We're seeing them release stress. [00:12:00] We're seeing them release trauma. We don't always have to know what it is that's going on inside of them to do that. Just be a witness and hold space for that. And so super powerful weekend. Uh, always come away exhausted, filled with a lot of knowledge. I love listening and learning.
It reminds me that I'm on my own journey. I have my own stuff to always be working on. Uh, and I'm working through some things. One of the, one of the people I listened to, um, on Friday, Thursday, Thursday was a five hour, uh, call. Class and Dr. Abby Blakeslee talked a lot about healing the embodiment of healing developmental trauma or just healing trauma and that, you know, not only does our body keep the score, our body tells us the score.
And I sat with that and there were a few times I just became super tearful and I'll probably get teary as I [00:13:00] cry about this because it's one of the things I need to work on.
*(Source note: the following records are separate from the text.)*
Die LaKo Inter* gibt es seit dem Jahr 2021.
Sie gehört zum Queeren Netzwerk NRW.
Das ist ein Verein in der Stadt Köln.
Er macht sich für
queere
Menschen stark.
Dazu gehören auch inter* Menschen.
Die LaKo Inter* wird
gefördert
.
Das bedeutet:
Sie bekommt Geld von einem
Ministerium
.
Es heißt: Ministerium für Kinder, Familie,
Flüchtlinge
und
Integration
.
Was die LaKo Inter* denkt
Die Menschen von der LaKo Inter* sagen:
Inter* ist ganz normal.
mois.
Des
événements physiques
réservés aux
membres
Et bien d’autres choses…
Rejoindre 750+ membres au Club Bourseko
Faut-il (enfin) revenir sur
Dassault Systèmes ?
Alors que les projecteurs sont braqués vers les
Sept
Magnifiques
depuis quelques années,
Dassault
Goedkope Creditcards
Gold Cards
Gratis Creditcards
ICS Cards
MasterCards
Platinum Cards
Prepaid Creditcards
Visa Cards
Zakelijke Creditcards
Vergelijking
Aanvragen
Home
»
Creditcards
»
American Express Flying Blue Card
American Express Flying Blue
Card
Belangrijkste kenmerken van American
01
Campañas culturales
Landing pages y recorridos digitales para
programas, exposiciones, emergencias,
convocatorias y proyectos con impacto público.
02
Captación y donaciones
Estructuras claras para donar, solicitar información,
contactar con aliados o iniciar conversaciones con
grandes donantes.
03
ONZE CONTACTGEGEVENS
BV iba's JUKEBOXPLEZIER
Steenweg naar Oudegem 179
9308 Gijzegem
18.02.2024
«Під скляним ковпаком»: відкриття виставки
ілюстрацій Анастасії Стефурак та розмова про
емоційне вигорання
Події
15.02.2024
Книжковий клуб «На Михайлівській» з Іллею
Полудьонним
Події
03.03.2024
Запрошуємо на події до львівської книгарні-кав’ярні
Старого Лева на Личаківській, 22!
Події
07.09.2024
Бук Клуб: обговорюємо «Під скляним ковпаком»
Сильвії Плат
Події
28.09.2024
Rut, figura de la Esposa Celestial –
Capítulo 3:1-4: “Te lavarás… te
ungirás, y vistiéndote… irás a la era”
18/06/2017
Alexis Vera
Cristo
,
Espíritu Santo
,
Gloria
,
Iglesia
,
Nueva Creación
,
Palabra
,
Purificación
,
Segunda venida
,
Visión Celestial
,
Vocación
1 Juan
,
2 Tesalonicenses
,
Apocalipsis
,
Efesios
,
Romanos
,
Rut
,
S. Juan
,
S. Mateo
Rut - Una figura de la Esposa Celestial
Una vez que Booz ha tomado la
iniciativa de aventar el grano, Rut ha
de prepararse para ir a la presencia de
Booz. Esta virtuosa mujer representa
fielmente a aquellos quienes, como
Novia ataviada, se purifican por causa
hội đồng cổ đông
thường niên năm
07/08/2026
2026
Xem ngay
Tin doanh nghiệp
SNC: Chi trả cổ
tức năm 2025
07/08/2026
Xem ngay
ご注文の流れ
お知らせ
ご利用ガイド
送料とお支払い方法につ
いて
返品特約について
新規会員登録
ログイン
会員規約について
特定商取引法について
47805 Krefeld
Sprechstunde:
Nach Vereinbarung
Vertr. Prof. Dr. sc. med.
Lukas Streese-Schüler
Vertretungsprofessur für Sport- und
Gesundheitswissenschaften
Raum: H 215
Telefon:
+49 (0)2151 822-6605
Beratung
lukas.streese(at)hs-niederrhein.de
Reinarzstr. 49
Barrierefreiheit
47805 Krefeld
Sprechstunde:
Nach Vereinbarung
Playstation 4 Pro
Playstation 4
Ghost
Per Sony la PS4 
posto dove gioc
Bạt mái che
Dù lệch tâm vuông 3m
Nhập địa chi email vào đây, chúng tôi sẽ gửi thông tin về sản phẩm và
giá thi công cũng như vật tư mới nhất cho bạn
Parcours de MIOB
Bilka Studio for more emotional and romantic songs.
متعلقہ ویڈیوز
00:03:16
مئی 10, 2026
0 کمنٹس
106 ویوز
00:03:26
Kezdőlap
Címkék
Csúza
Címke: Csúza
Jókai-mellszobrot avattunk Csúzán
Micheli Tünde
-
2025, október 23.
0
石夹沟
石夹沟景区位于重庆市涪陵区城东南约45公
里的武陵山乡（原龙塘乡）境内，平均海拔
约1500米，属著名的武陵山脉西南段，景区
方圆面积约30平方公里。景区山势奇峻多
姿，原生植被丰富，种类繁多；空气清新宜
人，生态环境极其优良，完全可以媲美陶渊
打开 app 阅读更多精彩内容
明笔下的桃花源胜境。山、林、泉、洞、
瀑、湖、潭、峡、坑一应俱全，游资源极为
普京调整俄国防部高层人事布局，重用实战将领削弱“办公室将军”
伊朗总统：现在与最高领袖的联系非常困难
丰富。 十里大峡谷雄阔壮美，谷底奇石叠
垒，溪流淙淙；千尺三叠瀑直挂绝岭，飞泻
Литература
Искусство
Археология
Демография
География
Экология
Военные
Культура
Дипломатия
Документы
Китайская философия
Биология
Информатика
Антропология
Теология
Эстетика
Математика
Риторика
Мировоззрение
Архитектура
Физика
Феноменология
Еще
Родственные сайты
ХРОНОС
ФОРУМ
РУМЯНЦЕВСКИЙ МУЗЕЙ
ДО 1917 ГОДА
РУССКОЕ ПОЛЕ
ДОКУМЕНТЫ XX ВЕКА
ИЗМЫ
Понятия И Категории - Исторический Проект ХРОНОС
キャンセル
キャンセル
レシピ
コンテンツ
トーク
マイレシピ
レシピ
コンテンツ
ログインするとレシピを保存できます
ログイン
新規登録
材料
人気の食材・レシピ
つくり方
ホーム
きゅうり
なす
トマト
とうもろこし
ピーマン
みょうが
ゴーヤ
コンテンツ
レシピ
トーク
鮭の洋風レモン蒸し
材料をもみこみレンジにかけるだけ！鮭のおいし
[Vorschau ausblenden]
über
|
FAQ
Um, I haven't allowed myself the space to think. Think about and talk about having a miscarriage, uh, that's a huge loss. I know many women who have experienced that loss and who will always feel the loss.
And I am a believer that grief is the ultimate love story and I think miscarriage is a part of that. And so, I am walking away from the weekend, uh, with grief. I'm really settling into my own work and my own topics of what I need to look at and process and let go of, work through, release, embody, all that kind of stuff.
I also want to point out that I'm going to function. I'll be okay. This [00:14:00] doesn't level me out. I did a lot of regulation during this time. I was on my rower while I was listening to some presentations. I made sure I sat in my hot tub every night. Uh, I ate nourishing food, uh, hugged my kids, and I feel like I added regulation as we went through these topics.
So, shout out to all my clinicians who are doing your work, who are continuing to grow. Uh, we can't take our clients where they need to go if we're not willing to go there ourselves. And a bigger shout out to all my clients and the humans who are brave enough to say that. Sit on the couch, open up your heart and allow someone to be with you, witness and just be in it.
And so I love you and I'm here for you and I'm just sending all the love and energy I can out into the world this week. [00:15:00] Hope you have a great week.